◆ Your assignment ◆
For the material that follows, list every line containing the word "lines".

◆ Data in this exercise ◆

━━━━

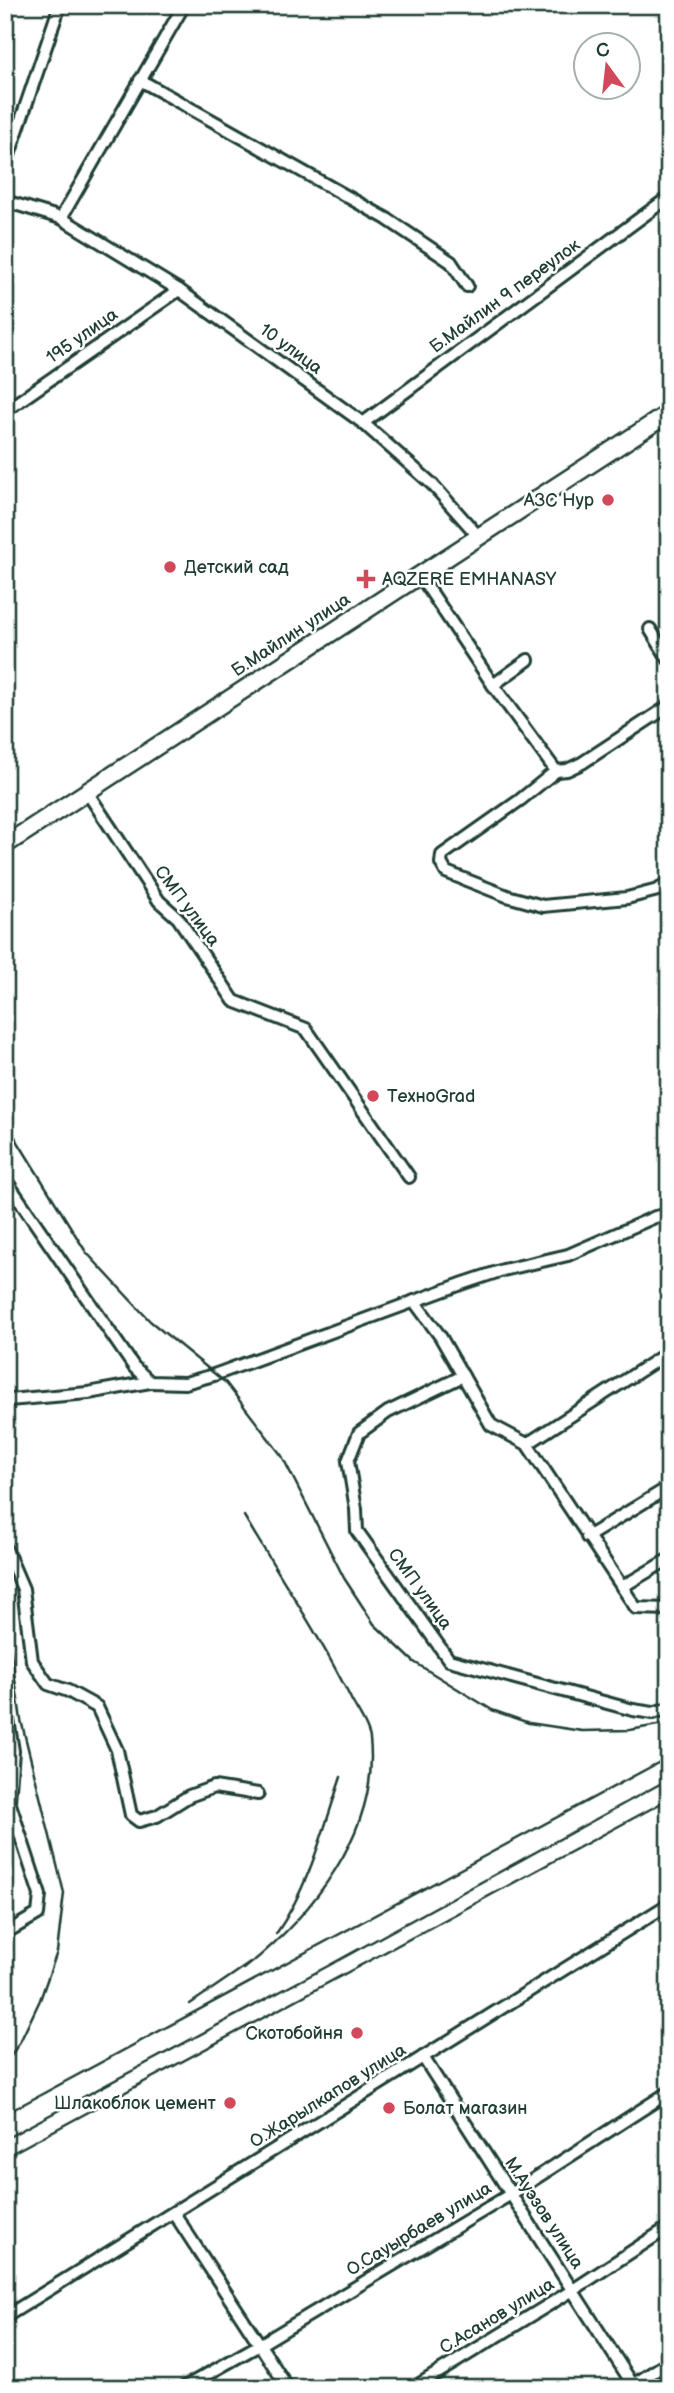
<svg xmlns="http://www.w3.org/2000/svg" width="674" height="2393" font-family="'Balsamiq Sans',sans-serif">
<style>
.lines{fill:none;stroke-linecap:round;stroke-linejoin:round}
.street-casing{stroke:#1f3d34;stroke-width:16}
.secondary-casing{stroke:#1f3d34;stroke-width:21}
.street{stroke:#fff;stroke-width:10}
.secondary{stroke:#fff;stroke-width:16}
.rail{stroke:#1f3d34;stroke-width:2.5}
.poi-dot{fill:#d1495b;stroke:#fff;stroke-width:2.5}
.labels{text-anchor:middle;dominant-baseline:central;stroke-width:5;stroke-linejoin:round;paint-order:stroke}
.street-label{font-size:18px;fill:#1f3d34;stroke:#fff}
.poi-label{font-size:18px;fill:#1f3d34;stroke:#fff;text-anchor:start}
</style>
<rect width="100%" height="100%" fill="#fff"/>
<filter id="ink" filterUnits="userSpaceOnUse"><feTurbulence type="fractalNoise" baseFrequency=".0143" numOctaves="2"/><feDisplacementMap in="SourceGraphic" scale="14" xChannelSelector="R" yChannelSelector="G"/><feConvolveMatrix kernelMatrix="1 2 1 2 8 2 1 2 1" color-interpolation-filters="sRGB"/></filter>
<g filter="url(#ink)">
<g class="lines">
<defs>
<g id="street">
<polyline points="140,80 387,219 451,262 467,286"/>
<polyline points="5,167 60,5"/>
<polyline points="5,201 61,218 179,290 363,423 432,484 479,537"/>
<polyline points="61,218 184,5"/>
<polyline points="5,411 179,290"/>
<polyline points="363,423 669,197"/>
<polyline points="419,574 493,685 556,771"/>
<polyline points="650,629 669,660"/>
<polyline points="493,685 528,660"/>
<polyline points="556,771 520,800 442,855 441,863 446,872 507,896 543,906 627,898 658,890 669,882"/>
<polyline points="556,771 567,770 582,763 669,706"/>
<polyline points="87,792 159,901 178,918 234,1001 306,1029 409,1177"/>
<polyline points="5,1179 134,1367 150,1382 185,1383 214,1375 464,1283 503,1270 568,1255 655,1217 669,1214"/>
<polyline points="414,1301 440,1336 491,1425 527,1444 636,1608 669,1609"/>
<polyline points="463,1376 388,1412 359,1433 348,1461 356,1509 357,1531 449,1660 633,1710 653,1713 669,1708"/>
<polyline points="5,1403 9,1400 88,1393 150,1382"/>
<polyline points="527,1444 669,1352"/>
<polyline points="587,1537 669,1487"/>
<polyline points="5,1547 23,1589 32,1661 48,1684 68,1691 97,1707 117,1750 131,1815 139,1821 157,1816 189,1796 214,1787 258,1794"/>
<polyline points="622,1587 669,1559"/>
<polyline points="5,1701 13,1751 9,1801 40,1895 38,1914 5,1933"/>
<polyline points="423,2057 635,2388"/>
<polyline points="174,2213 288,2388"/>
<polyline points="5,2317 669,1904"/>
<polyline points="183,2388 261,2344 511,2194 669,2092"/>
<polyline points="413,2388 573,2290 669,2227"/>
<polyline points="628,2388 669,2362"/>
</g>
<polyline id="secondary" points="5,845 669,413"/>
</defs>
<use href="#street" class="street-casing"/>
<use href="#secondary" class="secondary-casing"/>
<use href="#street" class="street"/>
<use href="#secondary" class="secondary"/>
<g class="rail">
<polyline points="5,1121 86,1252 150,1321 226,1383 282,1456 344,1578 374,1624 414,1662 492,1710 529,1723 582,1731 630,1730 669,1723"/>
<path d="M244,1516C280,1577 321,1637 352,1701C358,1712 369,1727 370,1739C380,1831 311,1916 244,1969"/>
<polyline points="5,1612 21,1720 64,1893 57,1952 40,2000 21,2040 5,2065"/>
<path d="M276,1934C309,1887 323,1830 341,1777"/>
<polyline points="190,2004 250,1963"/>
<polyline points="5,2114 669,1757"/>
<polyline points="5,2139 328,1966 669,1779"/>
<polyline points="5,2157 669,1799"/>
</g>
</g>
</g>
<g class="poi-dot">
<circle cx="608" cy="500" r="7"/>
<circle cx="170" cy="567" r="7"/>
<path d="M362.5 568.5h7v7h7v7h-7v7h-7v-7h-7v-7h7z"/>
<circle cx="373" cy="1096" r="7"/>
<circle cx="357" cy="2033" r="7"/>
<circle cx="230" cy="2103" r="7"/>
<circle cx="389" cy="2108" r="7"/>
</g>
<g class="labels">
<g class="street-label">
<text transform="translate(505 296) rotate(-36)">Б.Майлин 9 переулок</text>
<text transform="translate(82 336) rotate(-35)">195 улица</text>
<text transform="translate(291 349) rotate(36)">10 улица</text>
<text transform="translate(291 635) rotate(-33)">Б.Майлин улица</text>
<text transform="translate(187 906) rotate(53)">СМП улица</text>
<text transform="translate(420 1589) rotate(54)">СМП улица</text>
<text transform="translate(328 2096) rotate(-32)">О.Жарылкапов улица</text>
<text transform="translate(544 2213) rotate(57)">М.Ауэзов улица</text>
<text transform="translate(419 2229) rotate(-31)">О.Сауырбаев улица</text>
<text transform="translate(497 2316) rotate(-31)">С.Асанов улица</text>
</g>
<g class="poi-label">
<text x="594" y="500" text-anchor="end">АЗС Нур</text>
<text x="184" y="567">Детский сад</text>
<text x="382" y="579">AQZERE EMHANASY</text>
<text x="387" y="1096">ТехноGrad</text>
<text x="343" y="2033" text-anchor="end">Скотобойня</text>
<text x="216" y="2103" text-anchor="end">Шлакоблок цемент</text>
<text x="403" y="2108">Болат магазин</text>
</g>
</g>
<rect width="674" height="2393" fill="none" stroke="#fff" stroke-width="28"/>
<rect x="14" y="14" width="646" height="2365" fill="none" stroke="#1f3d34" stroke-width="2.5" filter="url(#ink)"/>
<g transform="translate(607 66) rotate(345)"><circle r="33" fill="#ffffff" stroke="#a5b1ae" stroke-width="2"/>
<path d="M0-5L12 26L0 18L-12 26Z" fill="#d1495b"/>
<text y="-10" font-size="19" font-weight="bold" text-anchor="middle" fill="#1f3d34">С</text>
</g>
</svg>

━━━━

◆ Reply to the task ◆
.lines{fill:none;stroke-linecap:round;stroke-linejoin:round}
<g class="lines">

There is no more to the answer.